Most bad analysis doesn't start with the chart. It starts earlier, when someone accepts a dataset at face value because it loaded cleanly into a dashboard or looked tidy enough in Excel.

Before I build anything on top of data, I want to know what it represents, where it came from, what's missing, and what kinds of decisions it's safe to support. It doesn't need to be perfect - almost no real-world dataset is. But trust usually comes down to a few practical checks.

1. What is this dataset actually measuring?

What does one row represent? What's being counted? What's excluded? What do the fields mean in plain English?

A dataset can be technically clean and still be misleading if the definitions underneath it are fuzzy. Fields like customer, transaction, active user, or sales can mean different things depending on the source system and the team using it.

I once worked on a category review where scan data showed single-digit growth in a segment that I knew was growing in the double digits. The numbers were accurate - but a major brand had quietly dropped out of the segment hierarchy. That one missing brand accounted for about 80% of the segment's real growth. The data was clean. The definition was wrong.

If I can't explain what a dataset represents without hiding behind system language, I'm not ready to trust it yet.

2. Where did it come from?

The source tells you what kinds of problems to expect before you find them the hard way.

Manually entered data? Expect inconsistency. Operational system? Expect process-driven quirks. Third-party platform? Expect hidden assumptions and field definitions that don't quite match what you'd assume. Stitched together from multiple systems? Expect hierarchy mismatches and key alignment issues - products mapped to the wrong segment, store names that don't match store codes, time periods that don't line up across sources.

When I know a dataset was hand-entered by store managers across 700 locations, I check for different problems than when it came from a clean API feed. The source narrows down where to look.

3. Is it complete, mutually exclusive, and collectively exhaustive?

This is where a lot of analysis goes wrong - not because the data is inaccurate, but because it's not structured properly for the question being asked.

Collectively exhaustive means nothing is missing. If I'm looking at a trend, are there gaps in the time series? If I'm comparing segments, are any products excluded? If I'm reporting by geography, are some regions only partially mapped? A dataset can be accurate for what it contains and still be incomplete in a way that makes the conclusion unsafe.

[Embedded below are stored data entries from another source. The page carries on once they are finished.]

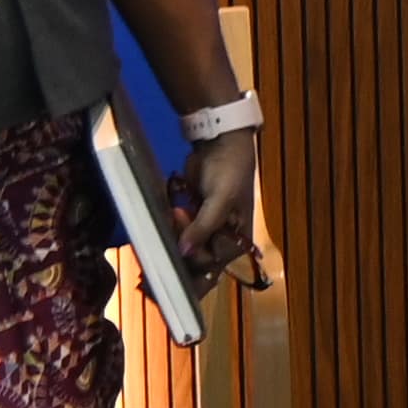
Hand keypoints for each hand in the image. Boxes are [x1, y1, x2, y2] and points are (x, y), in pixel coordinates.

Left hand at [172, 130, 269, 280]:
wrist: (222, 143)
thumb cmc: (230, 171)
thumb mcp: (221, 200)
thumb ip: (203, 227)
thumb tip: (184, 252)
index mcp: (237, 240)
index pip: (212, 263)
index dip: (194, 259)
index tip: (180, 246)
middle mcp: (222, 240)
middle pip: (196, 259)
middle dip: (181, 246)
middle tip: (177, 219)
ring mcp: (205, 229)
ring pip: (185, 247)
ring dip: (174, 234)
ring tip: (175, 211)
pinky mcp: (192, 218)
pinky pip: (178, 231)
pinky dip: (171, 226)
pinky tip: (170, 213)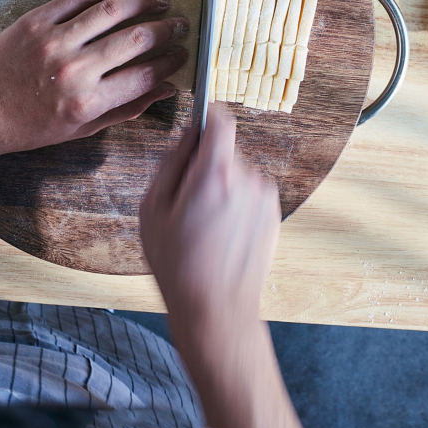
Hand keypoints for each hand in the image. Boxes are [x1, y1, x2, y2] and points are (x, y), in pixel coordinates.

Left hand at [0, 0, 188, 154]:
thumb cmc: (31, 125)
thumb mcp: (83, 129)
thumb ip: (127, 108)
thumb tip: (166, 89)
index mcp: (88, 102)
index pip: (145, 75)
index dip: (171, 62)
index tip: (183, 53)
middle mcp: (74, 71)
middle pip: (135, 40)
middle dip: (166, 29)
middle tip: (179, 24)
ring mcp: (54, 42)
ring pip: (111, 11)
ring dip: (143, 2)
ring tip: (159, 0)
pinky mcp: (36, 21)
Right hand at [141, 104, 279, 335]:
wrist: (216, 311)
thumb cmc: (179, 265)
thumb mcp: (153, 208)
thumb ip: (172, 161)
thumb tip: (187, 134)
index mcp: (215, 173)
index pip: (221, 119)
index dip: (207, 117)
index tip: (197, 123)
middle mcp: (248, 180)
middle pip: (225, 151)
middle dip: (206, 165)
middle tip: (186, 200)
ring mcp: (265, 199)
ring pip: (238, 174)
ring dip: (222, 187)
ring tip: (204, 224)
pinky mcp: (273, 216)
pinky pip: (249, 195)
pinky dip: (236, 205)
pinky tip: (221, 234)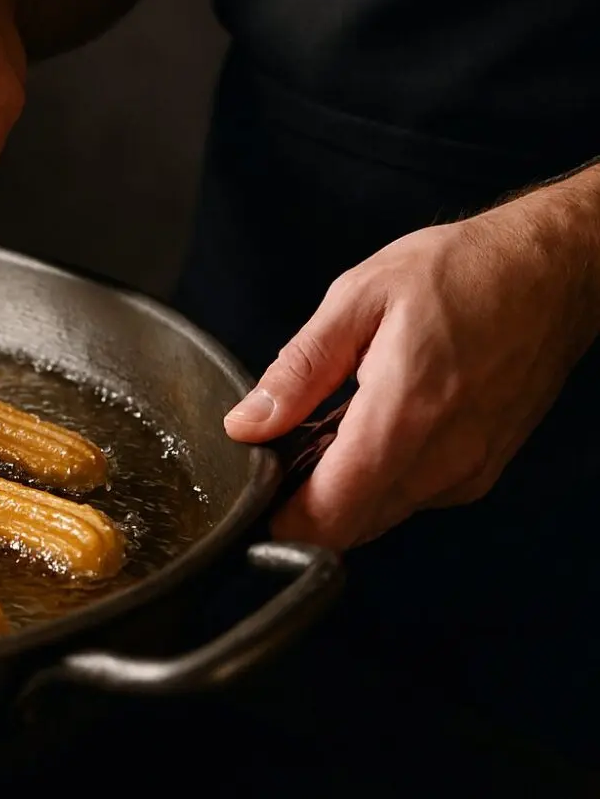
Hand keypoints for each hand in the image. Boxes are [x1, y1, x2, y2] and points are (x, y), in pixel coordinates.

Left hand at [222, 175, 599, 550]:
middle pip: (352, 526)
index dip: (281, 518)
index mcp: (407, 414)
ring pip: (380, 516)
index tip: (253, 495)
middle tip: (281, 452)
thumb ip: (298, 371)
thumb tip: (247, 424)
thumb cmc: (462, 272)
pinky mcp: (481, 471)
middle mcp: (445, 458)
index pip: (331, 512)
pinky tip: (370, 430)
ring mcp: (469, 470)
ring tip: (328, 429)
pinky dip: (378, 480)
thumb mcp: (358, 299)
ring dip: (342, 492)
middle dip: (304, 505)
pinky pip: (412, 498)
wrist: (552, 271)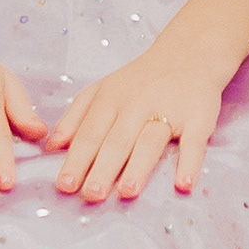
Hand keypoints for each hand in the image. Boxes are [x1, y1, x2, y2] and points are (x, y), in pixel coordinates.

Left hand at [46, 41, 232, 202]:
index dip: (77, 159)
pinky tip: (183, 184)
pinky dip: (189, 163)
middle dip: (102, 168)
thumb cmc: (139, 81)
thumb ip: (75, 117)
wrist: (188, 53)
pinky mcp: (198, 118)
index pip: (90, 133)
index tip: (64, 185)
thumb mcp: (102, 90)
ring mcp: (169, 111)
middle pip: (117, 140)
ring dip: (138, 167)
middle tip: (90, 195)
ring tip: (126, 192)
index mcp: (110, 99)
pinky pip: (193, 143)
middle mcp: (137, 105)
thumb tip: (50, 148)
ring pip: (150, 141)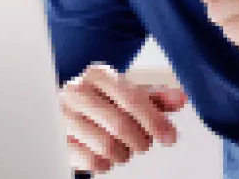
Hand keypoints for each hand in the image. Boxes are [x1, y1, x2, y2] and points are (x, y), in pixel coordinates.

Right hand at [59, 63, 188, 173]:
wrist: (67, 110)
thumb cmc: (102, 101)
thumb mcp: (129, 94)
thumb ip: (156, 97)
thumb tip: (181, 98)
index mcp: (97, 75)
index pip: (131, 98)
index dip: (155, 120)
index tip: (170, 136)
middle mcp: (76, 92)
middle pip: (120, 125)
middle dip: (141, 140)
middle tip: (144, 142)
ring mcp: (63, 117)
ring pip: (107, 146)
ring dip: (124, 153)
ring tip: (124, 146)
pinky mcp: (58, 141)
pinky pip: (92, 161)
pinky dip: (107, 163)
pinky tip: (106, 154)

Mutually exclusive means nothing is double-counted. Is a product sitting in two segments? Is a transaction appearing in two time periods because of a reporting lag? Are stores counted under both their old and new region after a restructure? If the categories overlap, the totals are wrong - and the error often isn't obvious until someone asks why the numbers don't reconcile.

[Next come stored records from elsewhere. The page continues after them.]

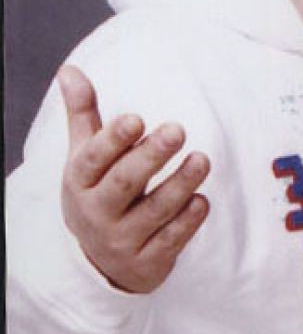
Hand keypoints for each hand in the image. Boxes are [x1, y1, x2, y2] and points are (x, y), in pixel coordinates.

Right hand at [57, 65, 209, 292]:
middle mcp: (97, 212)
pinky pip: (169, 241)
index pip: (94, 159)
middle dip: (150, 157)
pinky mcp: (146, 262)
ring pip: (153, 212)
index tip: (137, 118)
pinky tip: (202, 200)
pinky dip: (187, 222)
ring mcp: (121, 240)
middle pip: (124, 183)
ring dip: (179, 184)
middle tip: (178, 130)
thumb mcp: (85, 156)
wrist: (100, 260)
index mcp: (81, 181)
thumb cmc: (99, 191)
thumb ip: (83, 114)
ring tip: (202, 160)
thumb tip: (69, 70)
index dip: (114, 140)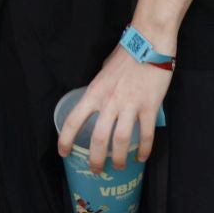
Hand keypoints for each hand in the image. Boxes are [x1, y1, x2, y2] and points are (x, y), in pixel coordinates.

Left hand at [57, 46, 171, 171]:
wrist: (149, 42)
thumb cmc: (126, 54)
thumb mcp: (104, 71)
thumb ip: (100, 89)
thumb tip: (98, 101)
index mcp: (95, 92)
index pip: (74, 120)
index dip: (66, 140)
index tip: (63, 153)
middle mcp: (109, 101)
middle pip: (99, 138)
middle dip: (96, 159)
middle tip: (96, 170)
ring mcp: (130, 105)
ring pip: (121, 140)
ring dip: (119, 158)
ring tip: (119, 167)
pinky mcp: (150, 106)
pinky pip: (146, 134)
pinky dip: (144, 149)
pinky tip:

The test is simple: if I sum the parts, do they equal the whole? If they don't, something is either missing or duplicated, and I need to find out which before I build anything on top of it.

4. Has the meaning changed over time?

Trend analysis is where weak datasets get exposed.

Did field definitions change between periods? Were categories added, removed, or renamed? Did the collection method change? Did the geography or hierarchy shift?

A category might show growth not because sales improved, but because the definition expanded to include products that were previously classified elsewhere. A suburb-level time series might show population decline not because people left, but because the boundary was redrawn between census editions - which is exactly the problem I had to solve when building the LGA Language Explorer.

Sometimes the data isn't wrong. It's just no longer comparable in the way people assume it is. If I'm looking at anything over time, I want to know whether the structure underneath stayed stable across the period.

5. What decisions is this data safe for?

Not every dataset needs to be trusted for every purpose. Some are fine for directional analysis but not for commercial decisions. Some are good enough for internal reporting but would fall apart under external scrutiny. Some are useful for generating hypotheses but not strong enough to act on.

I find it more useful to ask what is this dataset safe for? rather than treating trust as a binary. That framing is more honest, and it leads to better work - because the answer is usually "it depends on what you're trying to do with it."

Before moving ahead

Before I rely on a dataset, I want a clear view on five things: what it actually represents, where it came from, whether it's complete and properly structured, whether it's comparable over time, and what decisions it can safely support.

If I can answer those clearly, I'm usually in a good place to start building.

If I can't, the right move is to slow down - before the problem gets buried under charts, commentary, and false confidence.

Trusting a dataset is less about perfection and more about understanding its limits before you ask it to support a decision.